*** Excerpted text Section Begins ***

A system containing multiple replicas is said to be consistent if all of the replicas contain the same data after the source stops sending write requests and all outstanding write requests have been processed by all of the replicas. In other words, a definition of consistency is that each replica contains the identical data after all of the replicas have finished processing the same sequence of write requests.
A replicated storage system needs to keep the data consistent after a failure. A failure can be of the source, the network, or one or more of the replicas. The system thus needs to recover any missed changes to the data in a replica due to failures. If the source failed, no data was changed during the failure. Thus, after the source recovers, no additional operation needs be performed with respect to any of the replicas to maintain consistency. Similarly, a complete network failure requires no additional operation with respect to the replicas since no data was changed during the network failure, because all write requests must pass through the network in order to reach the replicas. A replica failure causes the affected replica to miss some write requests that the other replicas performed; the failed replica needs to recover these requests in order to become consistent again. A partial network failure prevents communication between the source and some of the replicas. Since the affected replicas fail to receive some write requests, recovery of the affected replicas needs to be handled in the same way as a replica failure.
A recovery process is needed to ensure that by the end of the recovery the affected replica will contain the same data as the other replicas that did not fail. In other words, a recovery process is used to achieve consistency after a replica failure or a partial network failure by allowing the affected replica to recover the changes to the data that it missed during the failure. A problem arises, however, in that during recovery period, new write requests to the data are likely made from the source.
In some prior art systems (see, e.g., Sun Microsystems, “Sun StoreEdge™ Network Data Replicator Software Boosts Data Center Resilience”, White Paper, http://www.sun.com/storage/white-papers/sndr.html), only two replicas (primary and remote copies) are possible since the replicas use a scoreboard of bit values to track data changes during a single failure. This prior art system does not specify if the source can issue write requests while the recovery is in progress. In other prior art methods (see, e.g., Richard P. King, Nagui Halim, Hector Garcia-Molina, and Christos A. Polyzois, “Management of a Remote Backup Copy for Disaster Recovery”, ACM Transactions on Database Systems, Volume 16, Number 2, June 1991, pp. 338–368), the source is allowed to continue making write requests while the recovery is in progress, but requires that the entire contents of the current replica to be copied to the affected replica. This may cause the current replica to transfer more data than necessary, which lengthens the duration of the recovery. A longer recovery reduces the reliability of the entire system, since a replica that is not operational cannot protect the system from further failures. In prior art database recovery (see, e.g., Abraham Silberschatz, Henry F. Korth, and S. Sudarshan, “Database System Concepts (3rd Edition)”, McGraw-Hill, 1997, Chapter 15, pp. 511–531), a single copy of the data is recovered from the transactions log. Also, the source is prohibited from making write requests while the recovery is in progress.
An efficient recovery process is needed for a replicated data storage system, therefore, that does not require the source to stop generating write requests while recovery is taking place, and minimizes the amount of information that is transferred to the recovering replica in order to make it consistent with the other replicas in the system.

*** Excerpted text Section Ends ***
*** Dataset content Section Begins ***

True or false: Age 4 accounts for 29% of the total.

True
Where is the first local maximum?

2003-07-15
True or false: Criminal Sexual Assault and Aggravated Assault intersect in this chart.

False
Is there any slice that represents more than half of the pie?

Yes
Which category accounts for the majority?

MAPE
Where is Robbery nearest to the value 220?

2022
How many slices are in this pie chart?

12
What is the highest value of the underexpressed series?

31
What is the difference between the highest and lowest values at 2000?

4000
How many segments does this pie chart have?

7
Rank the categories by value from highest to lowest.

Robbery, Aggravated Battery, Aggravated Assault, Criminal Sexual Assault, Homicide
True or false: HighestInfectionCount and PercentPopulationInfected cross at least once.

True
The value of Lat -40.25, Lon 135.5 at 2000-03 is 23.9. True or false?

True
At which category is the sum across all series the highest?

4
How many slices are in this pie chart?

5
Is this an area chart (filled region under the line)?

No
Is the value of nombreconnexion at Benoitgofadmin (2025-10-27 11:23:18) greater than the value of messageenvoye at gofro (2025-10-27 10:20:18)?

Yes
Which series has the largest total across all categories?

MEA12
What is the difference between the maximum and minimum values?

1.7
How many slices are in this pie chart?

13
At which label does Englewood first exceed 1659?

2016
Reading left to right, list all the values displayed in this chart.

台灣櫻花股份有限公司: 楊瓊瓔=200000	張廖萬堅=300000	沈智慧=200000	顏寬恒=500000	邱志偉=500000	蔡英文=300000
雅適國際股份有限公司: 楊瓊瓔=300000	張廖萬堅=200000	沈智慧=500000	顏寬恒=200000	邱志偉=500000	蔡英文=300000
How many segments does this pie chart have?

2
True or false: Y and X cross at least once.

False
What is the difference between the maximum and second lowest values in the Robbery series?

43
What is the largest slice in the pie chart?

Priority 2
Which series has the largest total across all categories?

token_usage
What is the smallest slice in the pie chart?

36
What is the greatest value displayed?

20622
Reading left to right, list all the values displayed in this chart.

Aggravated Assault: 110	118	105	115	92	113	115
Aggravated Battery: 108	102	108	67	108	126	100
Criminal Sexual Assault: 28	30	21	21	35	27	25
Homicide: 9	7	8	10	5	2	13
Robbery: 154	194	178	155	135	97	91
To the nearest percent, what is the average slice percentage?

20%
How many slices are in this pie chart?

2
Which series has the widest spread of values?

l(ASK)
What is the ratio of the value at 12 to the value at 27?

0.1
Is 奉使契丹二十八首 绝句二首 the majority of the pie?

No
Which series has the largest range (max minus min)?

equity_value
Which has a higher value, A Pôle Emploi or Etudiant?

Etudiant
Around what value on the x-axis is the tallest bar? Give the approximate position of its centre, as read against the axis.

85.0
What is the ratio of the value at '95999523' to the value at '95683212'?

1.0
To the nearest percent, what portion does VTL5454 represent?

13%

*** Dataset content Section Ends ***

→ What the task asks
In the passage on replica recovery, copy word for word the text between "A system containing" and "of write requests.", inclusive.

→ Task result
A system containing multiple replicas is said to be consistent if all of the replicas contain the same data after the source stops sending write requests and all outstanding write requests have been processed by all of the replicas. In other words, a definition of consistency is that each replica contains the identical data after all of the replicas have finished processing the same sequence of write requests.